# Baby 'Lo video



## Enneirda. (Mar 5, 2010)

Me and my sister started to wonder through my old folders of puppy stuff, and we stumbled onto some videos of our pups at about two months. They were so cute! ^_^

This is a battle between 'Lo and my sisters chi, Freddy.

http://www.youtube.com/watch?v=MyVFOG8k3zc

This is a play time between 'Lo, Fred, and the last puppy in 'Lo's litter Onyx. His mum had to pick him up a week late.

http://www.youtube.com/watch?v=VIi9IwdJLTk 'Lo leaves the video at about 25 seconds sadly, my sister had control of camera lol.


----------



## Kel (Feb 1, 2011)

Cute! I hardly remember that baby puppy stage. I think I was too sleep exhausted. I should have taken more videos and pictures.


----------



## Dylansmum (Oct 29, 2010)

So cute when they're tiny!


----------



## lady amanda (Nov 26, 2010)

AWWWWWW!!!!!!!
SOOOO CUTE!!!!!!
I didn't take any vids or many pics when we first got lady...not that we had her at 8 weeks...we didn't get her till 13 weeks...just her and her brother were left.
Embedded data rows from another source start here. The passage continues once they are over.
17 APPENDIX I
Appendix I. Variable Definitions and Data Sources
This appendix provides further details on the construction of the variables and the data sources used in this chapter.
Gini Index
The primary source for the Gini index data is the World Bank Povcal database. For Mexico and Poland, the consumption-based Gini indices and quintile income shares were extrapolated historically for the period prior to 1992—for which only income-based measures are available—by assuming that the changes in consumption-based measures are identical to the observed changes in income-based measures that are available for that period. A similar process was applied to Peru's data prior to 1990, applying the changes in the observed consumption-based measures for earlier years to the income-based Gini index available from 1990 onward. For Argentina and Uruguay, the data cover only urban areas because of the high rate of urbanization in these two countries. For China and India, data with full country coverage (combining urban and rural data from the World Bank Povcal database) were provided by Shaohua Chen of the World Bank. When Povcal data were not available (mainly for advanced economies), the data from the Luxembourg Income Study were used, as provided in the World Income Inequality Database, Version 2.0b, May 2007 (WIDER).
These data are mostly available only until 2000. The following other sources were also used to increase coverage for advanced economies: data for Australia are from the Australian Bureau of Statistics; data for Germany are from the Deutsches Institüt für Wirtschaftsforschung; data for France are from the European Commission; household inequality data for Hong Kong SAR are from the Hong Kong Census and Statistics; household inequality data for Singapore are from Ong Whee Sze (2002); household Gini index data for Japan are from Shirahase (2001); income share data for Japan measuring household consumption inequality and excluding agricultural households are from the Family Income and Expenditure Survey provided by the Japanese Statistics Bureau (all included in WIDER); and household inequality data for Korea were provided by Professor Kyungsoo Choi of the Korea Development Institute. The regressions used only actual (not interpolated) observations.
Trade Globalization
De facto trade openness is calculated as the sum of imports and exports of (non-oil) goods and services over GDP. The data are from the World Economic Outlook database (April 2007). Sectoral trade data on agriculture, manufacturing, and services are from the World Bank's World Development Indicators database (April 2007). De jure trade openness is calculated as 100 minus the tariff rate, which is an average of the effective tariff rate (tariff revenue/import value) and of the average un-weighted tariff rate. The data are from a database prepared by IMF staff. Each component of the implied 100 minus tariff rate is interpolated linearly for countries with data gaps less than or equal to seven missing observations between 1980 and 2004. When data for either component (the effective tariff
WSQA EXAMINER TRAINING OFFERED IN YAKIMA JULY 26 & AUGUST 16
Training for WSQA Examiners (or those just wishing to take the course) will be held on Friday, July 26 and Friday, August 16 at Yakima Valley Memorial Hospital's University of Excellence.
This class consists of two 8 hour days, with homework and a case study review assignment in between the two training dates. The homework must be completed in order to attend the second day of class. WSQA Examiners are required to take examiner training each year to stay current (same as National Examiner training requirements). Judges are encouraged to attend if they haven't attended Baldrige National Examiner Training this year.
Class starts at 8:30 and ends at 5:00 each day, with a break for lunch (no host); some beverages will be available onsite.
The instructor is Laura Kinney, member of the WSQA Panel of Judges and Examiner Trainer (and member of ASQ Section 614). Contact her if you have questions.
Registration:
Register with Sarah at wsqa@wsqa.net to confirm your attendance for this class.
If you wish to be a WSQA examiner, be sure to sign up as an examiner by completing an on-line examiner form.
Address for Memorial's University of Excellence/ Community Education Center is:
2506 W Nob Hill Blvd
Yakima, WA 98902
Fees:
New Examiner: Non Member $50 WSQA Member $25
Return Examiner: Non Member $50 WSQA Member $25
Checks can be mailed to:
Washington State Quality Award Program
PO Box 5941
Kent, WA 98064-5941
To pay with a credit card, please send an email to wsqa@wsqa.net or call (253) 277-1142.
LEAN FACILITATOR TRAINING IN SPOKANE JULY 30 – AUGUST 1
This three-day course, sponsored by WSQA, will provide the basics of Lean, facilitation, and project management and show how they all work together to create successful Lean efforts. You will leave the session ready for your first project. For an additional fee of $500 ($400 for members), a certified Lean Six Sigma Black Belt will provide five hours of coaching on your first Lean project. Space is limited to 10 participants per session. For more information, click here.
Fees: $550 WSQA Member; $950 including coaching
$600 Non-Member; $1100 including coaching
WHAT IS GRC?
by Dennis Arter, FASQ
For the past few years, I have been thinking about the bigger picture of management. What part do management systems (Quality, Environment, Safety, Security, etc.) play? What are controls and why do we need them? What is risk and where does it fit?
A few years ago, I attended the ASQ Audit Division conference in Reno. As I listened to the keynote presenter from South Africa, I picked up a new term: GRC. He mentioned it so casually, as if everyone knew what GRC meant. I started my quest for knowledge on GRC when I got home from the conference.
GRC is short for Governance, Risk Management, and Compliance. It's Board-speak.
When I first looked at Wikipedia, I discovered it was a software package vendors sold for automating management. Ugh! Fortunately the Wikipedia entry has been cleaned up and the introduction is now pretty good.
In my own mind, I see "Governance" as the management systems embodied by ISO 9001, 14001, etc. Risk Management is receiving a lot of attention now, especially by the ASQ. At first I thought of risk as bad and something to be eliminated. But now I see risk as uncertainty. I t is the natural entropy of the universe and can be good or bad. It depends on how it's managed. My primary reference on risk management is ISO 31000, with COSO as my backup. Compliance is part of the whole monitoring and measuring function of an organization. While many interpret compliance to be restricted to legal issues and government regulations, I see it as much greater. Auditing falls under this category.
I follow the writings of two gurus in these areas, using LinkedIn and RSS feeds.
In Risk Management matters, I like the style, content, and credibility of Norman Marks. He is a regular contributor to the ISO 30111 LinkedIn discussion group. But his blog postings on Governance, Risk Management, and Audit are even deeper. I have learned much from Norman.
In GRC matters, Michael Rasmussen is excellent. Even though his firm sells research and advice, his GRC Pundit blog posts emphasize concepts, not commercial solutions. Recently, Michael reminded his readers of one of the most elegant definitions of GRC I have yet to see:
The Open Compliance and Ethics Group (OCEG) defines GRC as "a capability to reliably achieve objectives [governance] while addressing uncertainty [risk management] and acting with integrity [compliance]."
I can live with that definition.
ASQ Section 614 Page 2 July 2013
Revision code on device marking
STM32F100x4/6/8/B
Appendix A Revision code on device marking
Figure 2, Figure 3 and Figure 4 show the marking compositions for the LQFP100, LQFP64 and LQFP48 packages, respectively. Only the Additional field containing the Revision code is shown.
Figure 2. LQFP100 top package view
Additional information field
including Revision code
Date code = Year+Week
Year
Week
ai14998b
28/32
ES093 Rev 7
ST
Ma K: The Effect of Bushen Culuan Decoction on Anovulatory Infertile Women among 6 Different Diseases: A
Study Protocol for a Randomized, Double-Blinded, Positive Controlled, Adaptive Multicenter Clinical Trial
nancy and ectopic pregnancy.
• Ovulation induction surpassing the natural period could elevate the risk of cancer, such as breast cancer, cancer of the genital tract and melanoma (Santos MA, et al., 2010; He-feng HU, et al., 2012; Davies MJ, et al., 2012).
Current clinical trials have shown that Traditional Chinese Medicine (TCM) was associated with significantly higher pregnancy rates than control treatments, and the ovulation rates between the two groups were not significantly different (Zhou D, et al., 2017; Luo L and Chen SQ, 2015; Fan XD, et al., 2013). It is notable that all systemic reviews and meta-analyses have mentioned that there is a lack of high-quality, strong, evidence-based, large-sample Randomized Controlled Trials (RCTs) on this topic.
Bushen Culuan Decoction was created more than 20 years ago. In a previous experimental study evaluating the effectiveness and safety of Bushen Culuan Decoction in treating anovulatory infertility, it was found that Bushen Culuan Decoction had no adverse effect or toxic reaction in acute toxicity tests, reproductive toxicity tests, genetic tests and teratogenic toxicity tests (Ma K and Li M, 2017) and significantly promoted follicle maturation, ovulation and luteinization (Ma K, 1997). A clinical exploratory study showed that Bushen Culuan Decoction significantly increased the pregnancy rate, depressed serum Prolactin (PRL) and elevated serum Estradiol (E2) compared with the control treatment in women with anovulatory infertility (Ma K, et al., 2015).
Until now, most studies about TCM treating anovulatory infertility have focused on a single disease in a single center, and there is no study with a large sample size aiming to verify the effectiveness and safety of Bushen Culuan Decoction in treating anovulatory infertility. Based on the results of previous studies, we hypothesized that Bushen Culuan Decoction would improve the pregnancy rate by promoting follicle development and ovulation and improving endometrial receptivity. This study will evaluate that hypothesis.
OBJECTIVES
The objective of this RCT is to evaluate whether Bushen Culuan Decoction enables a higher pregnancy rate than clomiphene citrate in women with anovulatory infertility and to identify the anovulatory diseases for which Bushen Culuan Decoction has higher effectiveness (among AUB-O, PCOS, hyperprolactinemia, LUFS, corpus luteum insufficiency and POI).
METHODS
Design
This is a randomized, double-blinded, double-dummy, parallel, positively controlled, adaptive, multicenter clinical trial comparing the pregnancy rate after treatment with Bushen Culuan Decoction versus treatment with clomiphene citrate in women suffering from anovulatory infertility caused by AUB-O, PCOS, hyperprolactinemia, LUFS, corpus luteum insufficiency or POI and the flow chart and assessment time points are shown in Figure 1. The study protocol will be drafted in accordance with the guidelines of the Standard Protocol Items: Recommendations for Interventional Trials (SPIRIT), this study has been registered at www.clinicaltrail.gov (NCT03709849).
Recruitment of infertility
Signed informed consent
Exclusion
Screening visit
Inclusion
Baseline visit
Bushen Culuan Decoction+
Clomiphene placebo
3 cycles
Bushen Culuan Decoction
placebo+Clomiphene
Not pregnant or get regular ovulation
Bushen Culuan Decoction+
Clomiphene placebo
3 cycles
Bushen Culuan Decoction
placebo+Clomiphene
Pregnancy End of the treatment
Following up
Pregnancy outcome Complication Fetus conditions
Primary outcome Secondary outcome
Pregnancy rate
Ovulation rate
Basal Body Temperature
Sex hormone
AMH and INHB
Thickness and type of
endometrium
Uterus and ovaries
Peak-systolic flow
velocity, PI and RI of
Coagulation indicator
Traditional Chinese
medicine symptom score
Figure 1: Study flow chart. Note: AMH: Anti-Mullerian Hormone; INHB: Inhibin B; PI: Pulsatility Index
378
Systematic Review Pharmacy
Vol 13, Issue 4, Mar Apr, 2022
'Lo looks so much like herslef!! so cute!


----------



## Enneirda. (Mar 5, 2010)

Thanks all. 

Amanda, what did you think she'd look like? lol.


----------



## wilfiboy (Sep 18, 2010)

Gosh thought Id posted yesterday but its obviously floating in cyber space, they look lovely and having great fun it kinda makes you broody x


----------



## Enneirda. (Mar 5, 2010)

Yah, it really does Karen lol. I want another pup. =(


----------



## lady amanda (Nov 26, 2010)

Enneirda. said:


> Thanks all.
> 
> Amanda, what did you think she'd look like? lol.


LOL, well lots of dogs loose that puppy face, she looks just like a bigger version of her mini puppy self


----------



## Enneirda. (Mar 5, 2010)

Oh, ok then.  I agree!


----------



## lady amanda (Nov 26, 2010)

LOL!


----------